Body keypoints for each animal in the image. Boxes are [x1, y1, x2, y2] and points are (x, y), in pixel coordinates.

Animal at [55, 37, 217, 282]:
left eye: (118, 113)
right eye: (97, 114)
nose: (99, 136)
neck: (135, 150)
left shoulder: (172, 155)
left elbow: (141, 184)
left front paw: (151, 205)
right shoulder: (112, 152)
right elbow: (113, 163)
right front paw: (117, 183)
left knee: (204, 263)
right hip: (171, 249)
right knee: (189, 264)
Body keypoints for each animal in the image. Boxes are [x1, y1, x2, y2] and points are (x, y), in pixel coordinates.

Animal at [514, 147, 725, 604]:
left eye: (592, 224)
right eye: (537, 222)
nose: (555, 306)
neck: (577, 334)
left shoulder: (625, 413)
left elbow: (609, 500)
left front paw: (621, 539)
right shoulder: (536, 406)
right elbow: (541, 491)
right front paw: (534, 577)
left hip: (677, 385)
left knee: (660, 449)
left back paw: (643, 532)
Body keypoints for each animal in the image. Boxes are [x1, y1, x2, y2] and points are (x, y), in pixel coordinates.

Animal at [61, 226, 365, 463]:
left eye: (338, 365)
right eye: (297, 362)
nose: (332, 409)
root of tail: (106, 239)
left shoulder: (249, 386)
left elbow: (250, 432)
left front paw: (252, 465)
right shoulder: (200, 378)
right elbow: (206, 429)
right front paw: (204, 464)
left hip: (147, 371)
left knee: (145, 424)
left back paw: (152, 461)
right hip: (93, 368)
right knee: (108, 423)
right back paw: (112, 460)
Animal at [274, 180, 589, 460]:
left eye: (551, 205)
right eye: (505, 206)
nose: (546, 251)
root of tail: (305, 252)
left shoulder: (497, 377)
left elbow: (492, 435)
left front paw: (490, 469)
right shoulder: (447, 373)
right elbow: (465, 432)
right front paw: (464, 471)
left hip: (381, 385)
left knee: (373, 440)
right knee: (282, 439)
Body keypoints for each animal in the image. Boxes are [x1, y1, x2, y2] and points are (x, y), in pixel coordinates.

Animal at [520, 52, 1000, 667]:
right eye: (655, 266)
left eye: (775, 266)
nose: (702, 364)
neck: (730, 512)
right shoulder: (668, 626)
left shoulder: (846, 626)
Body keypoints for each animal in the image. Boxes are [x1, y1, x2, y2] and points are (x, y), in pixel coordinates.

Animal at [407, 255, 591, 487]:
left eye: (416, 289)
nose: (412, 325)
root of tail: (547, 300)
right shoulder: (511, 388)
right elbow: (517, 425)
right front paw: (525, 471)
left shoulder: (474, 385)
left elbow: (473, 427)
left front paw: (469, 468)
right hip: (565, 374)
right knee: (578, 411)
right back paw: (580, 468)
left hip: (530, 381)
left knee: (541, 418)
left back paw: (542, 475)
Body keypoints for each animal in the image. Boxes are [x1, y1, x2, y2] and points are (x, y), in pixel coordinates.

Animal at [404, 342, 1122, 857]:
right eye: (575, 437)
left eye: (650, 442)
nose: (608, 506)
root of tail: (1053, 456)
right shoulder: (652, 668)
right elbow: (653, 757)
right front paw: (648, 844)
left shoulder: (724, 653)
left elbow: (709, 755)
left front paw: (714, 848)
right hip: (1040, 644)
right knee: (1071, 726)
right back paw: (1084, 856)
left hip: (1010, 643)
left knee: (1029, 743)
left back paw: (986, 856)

- - - - - - -

__TASK TO COMPLETE__: Reproduce the lines from the one containing "left eye: (775, 266)" to the end of the entries, keeping both ends and adding nothing.

__ANSWER AREA__:
left eye: (775, 266)
nose: (702, 364)
neck: (730, 512)
right shoulder: (668, 626)
left shoulder: (846, 626)
Body keypoints for each animal in the image. Boxes are [x1, y1, x2, y2] and points are (x, y), in pixel coordinates.

Animal at [407, 255, 591, 487]:
left eye: (416, 289)
nose: (412, 325)
root of tail: (547, 300)
right shoulder: (511, 388)
right elbow: (517, 425)
right front paw: (525, 471)
left shoulder: (474, 385)
left elbow: (473, 427)
left front paw: (469, 468)
right hip: (565, 374)
right knee: (578, 411)
right back paw: (580, 468)
left hip: (530, 381)
left knee: (541, 418)
left back paw: (542, 475)
Body keypoints for each animal in the image. Boxes are [x1, y1, x2, y2] and points are (x, y), in pixel coordinates.

Animal at [404, 342, 1122, 857]:
right eye: (575, 437)
left eye: (650, 442)
nose: (608, 506)
root of tail: (1053, 456)
right shoulder: (652, 668)
right elbow: (653, 757)
right front paw: (648, 844)
left shoulder: (724, 653)
left elbow: (709, 755)
left front paw: (714, 848)
right hip: (1040, 644)
right knee: (1071, 726)
right back paw: (1084, 856)
left hip: (1010, 643)
left knee: (1029, 743)
left back paw: (986, 856)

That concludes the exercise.